▶ [Exercise objective] In the data below, which lines contain "adenocarcinoma"? List them by copying each one.

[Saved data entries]
_ _ _ _

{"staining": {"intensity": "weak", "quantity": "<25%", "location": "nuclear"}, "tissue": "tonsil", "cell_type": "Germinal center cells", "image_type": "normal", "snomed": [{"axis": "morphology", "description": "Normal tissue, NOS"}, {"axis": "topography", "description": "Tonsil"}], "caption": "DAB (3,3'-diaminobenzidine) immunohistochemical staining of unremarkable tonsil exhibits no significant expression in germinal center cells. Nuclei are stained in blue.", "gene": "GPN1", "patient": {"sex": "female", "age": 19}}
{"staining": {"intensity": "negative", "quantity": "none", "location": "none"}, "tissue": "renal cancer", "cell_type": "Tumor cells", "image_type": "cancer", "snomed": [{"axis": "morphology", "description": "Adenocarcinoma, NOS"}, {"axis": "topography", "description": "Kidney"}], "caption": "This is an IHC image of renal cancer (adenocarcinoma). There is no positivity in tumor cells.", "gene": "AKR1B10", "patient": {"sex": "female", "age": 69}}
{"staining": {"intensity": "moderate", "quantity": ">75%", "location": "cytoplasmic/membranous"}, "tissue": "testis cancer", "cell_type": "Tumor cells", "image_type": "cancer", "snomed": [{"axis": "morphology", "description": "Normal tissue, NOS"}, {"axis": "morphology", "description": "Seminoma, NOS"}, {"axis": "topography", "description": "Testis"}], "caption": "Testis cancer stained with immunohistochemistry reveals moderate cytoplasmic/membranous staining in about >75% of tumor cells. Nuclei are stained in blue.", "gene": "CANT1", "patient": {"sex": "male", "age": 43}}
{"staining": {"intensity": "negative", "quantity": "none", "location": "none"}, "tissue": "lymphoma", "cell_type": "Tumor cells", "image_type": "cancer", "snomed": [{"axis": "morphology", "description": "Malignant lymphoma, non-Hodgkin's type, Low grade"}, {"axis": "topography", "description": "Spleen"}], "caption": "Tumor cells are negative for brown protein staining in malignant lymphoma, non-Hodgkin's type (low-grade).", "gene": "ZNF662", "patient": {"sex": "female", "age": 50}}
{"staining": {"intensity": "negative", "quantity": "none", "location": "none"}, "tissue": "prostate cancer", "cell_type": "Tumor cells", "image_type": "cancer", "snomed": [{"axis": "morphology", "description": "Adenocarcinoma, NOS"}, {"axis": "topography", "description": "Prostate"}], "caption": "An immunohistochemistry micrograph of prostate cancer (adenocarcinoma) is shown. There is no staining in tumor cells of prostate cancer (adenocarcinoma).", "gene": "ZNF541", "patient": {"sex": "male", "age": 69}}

_ _ _ _

▶ [Answer box]
{"staining": {"intensity": "negative", "quantity": "none", "location": "none"}, "tissue": "renal cancer", "cell_type": "Tumor cells", "image_type": "cancer", "snomed": [{"axis": "morphology", "description": "Adenocarcinoma, NOS"}, {"axis": "topography", "description": "Kidney"}], "caption": "This is an IHC image of renal cancer (adenocarcinoma). There is no positivity in tumor cells.", "gene": "AKR1B10", "patient": {"sex": "female", "age": 69}}
{"staining": {"intensity": "negative", "quantity": "none", "location": "none"}, "tissue": "prostate cancer", "cell_type": "Tumor cells", "image_type": "cancer", "snomed": [{"axis": "morphology", "description": "Adenocarcinoma, NOS"}, {"axis": "topography", "description": "Prostate"}], "caption": "An immunohistochemistry micrograph of prostate cancer (adenocarcinoma) is shown. There is no staining in tumor cells of prostate cancer (adenocarcinoma).", "gene": "ZNF541", "patient": {"sex": "male", "age": 69}}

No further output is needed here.